■ Input data ■

● ● ● ●

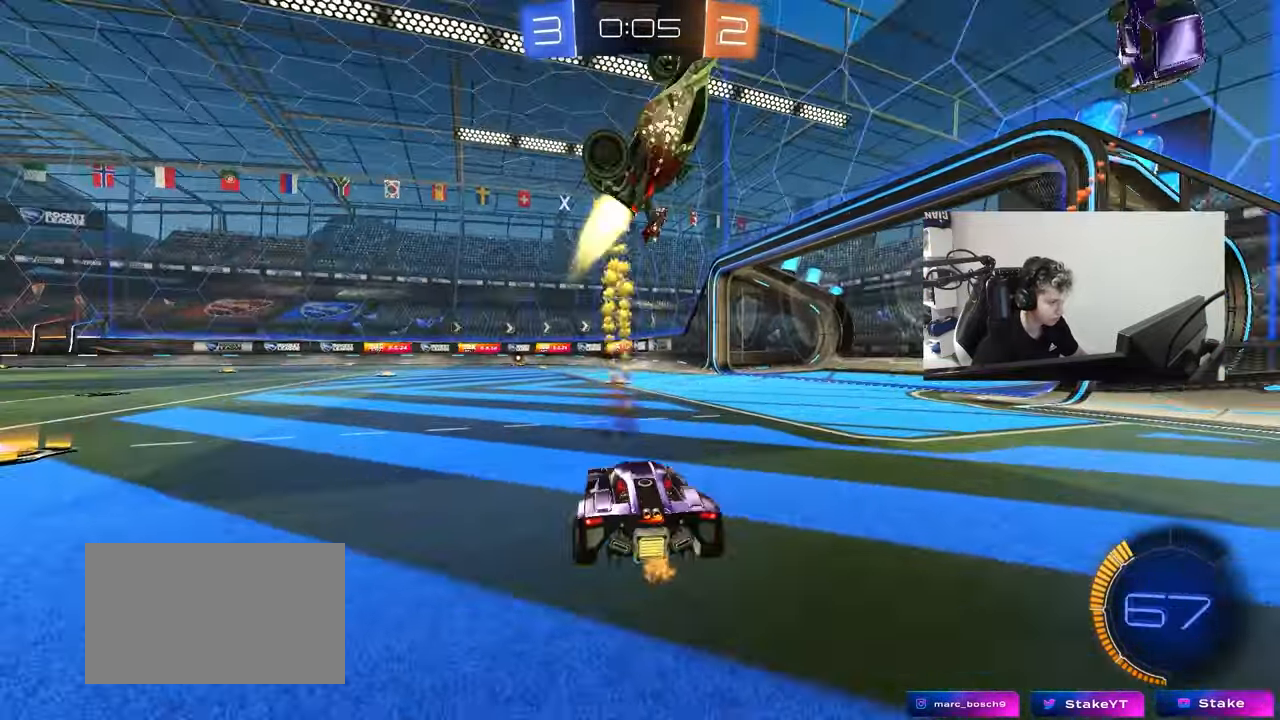
{"keys": ["w"], "mouse": [], "mouse_move": "still", "events": [[17, "space", "down"], [200, "space", "up"], [250, "a", "down"], [333, "a", "up"]]}
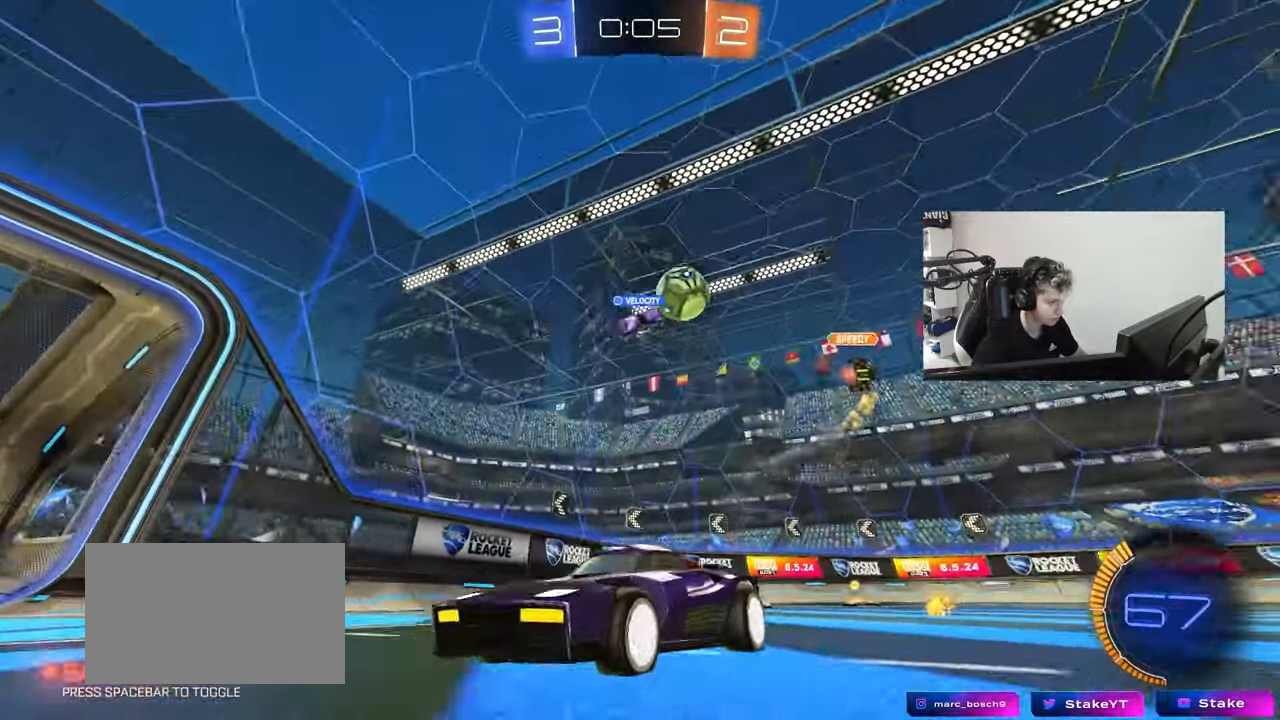
{"keys": ["d", "w"], "mouse": [], "mouse_move": "still", "events": [[267, "d", "down"], [400, "d", "up"], [500, "d", "down"]]}
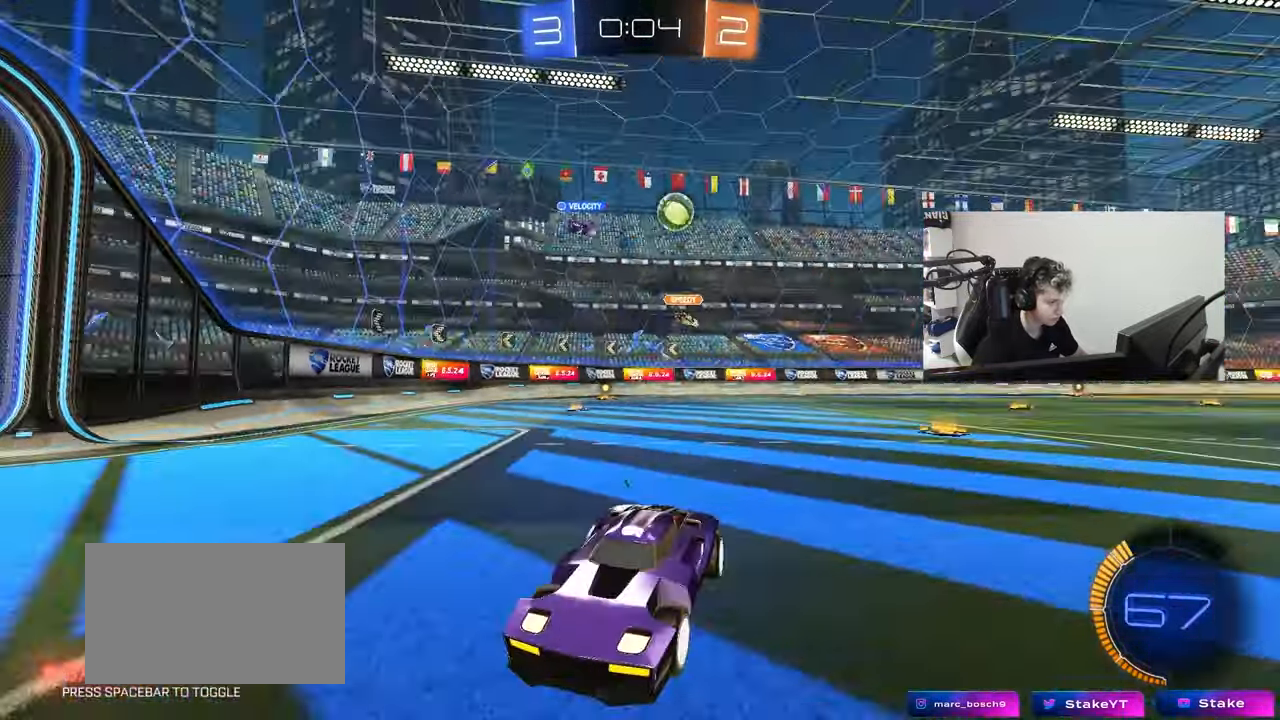
{"keys": ["d", "w"], "mouse": [], "mouse_move": "still", "events": [[50, "shift", "down"], [183, "shift", "up"]]}
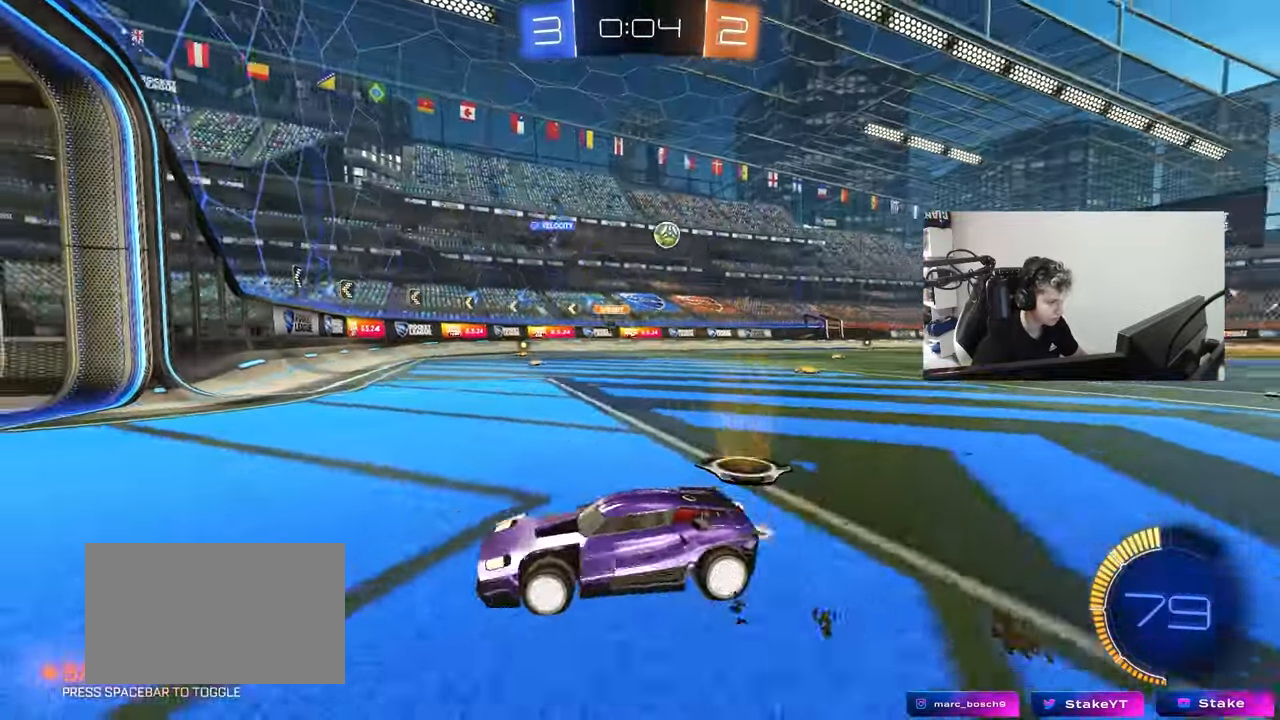
{"keys": ["d", "w"], "mouse": [], "mouse_move": "still", "events": [[250, "d", "up"], [483, "d", "down"]]}
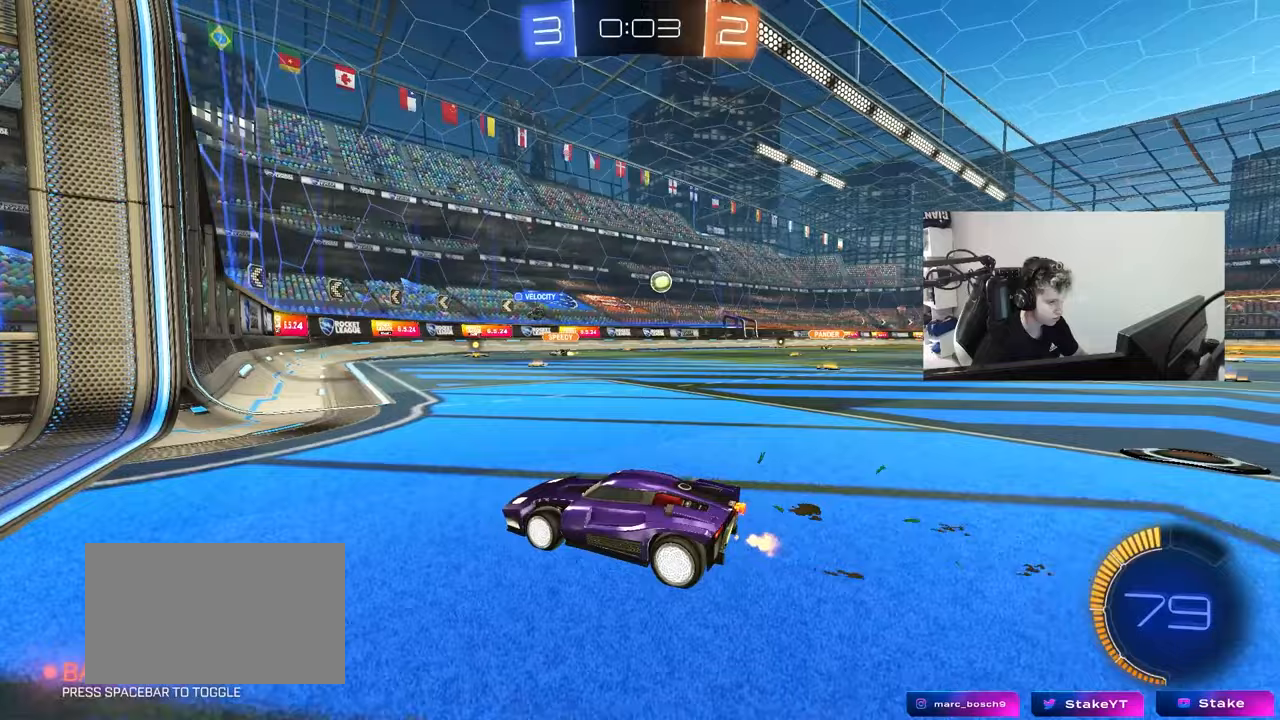
{"keys": ["w"], "mouse": [], "mouse_move": "still", "events": [[117, "d", "up"], [267, "d", "down"], [500, "d", "up"]]}
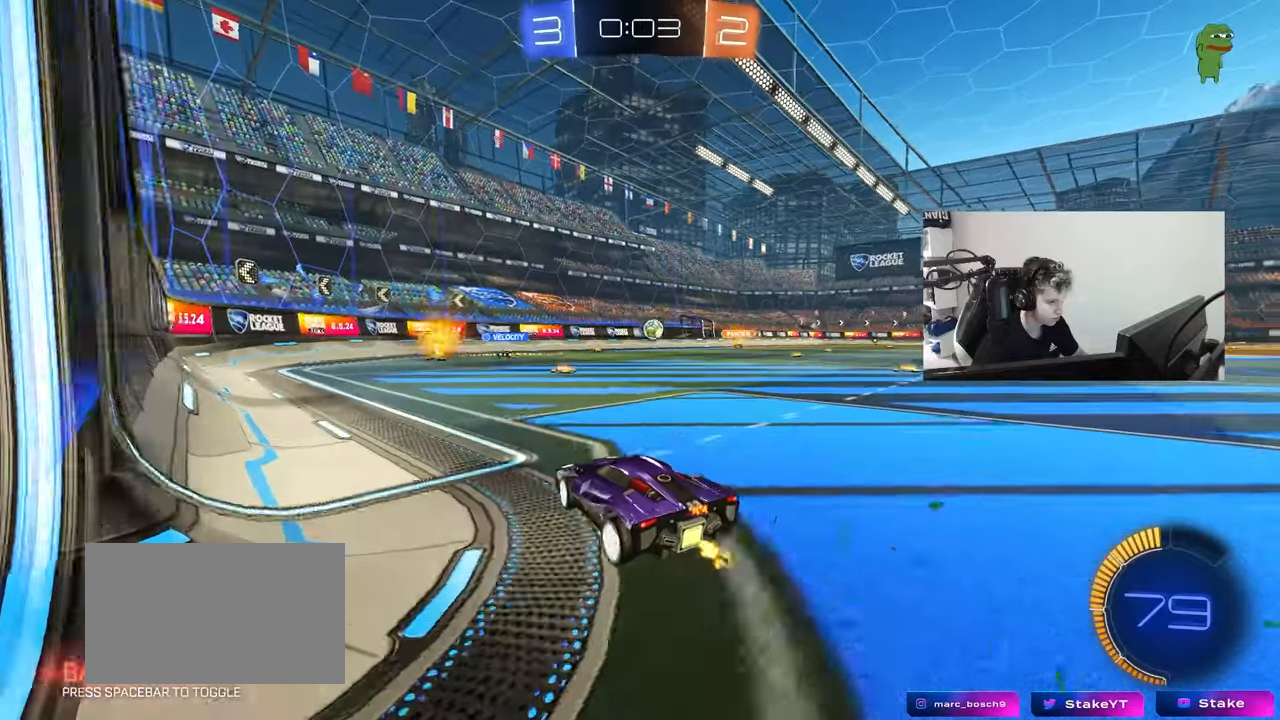
{"keys": [], "mouse": [], "mouse_move": "still", "events": [[183, "w", "up"], [283, "a", "down"], [333, "s", "down"], [467, "a", "up"], [467, "s", "up"]]}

● ● ● ●

■ Your assignment ■
Every record is to be restated word for word, with the pictures left out.

■ Worked solution ■
{"keys": ["w"], "mouse": [], "mouse_move": "still", "events": [[17, "space", "down"], [200, "space", "up"], [250, "a", "down"], [333, "a", "up"]]}
{"keys": ["d", "w"], "mouse": [], "mouse_move": "still", "events": [[267, "d", "down"], [400, "d", "up"], [500, "d", "down"]]}
{"keys": ["d", "w"], "mouse": [], "mouse_move": "still", "events": [[50, "shift", "down"], [183, "shift", "up"]]}
{"keys": ["d", "w"], "mouse": [], "mouse_move": "still", "events": [[250, "d", "up"], [483, "d", "down"]]}
{"keys": ["w"], "mouse": [], "mouse_move": "still", "events": [[117, "d", "up"], [267, "d", "down"], [500, "d", "up"]]}
{"keys": [], "mouse": [], "mouse_move": "still", "events": [[183, "w", "up"], [283, "a", "down"], [333, "s", "down"], [467, "a", "up"], [467, "s", "up"]]}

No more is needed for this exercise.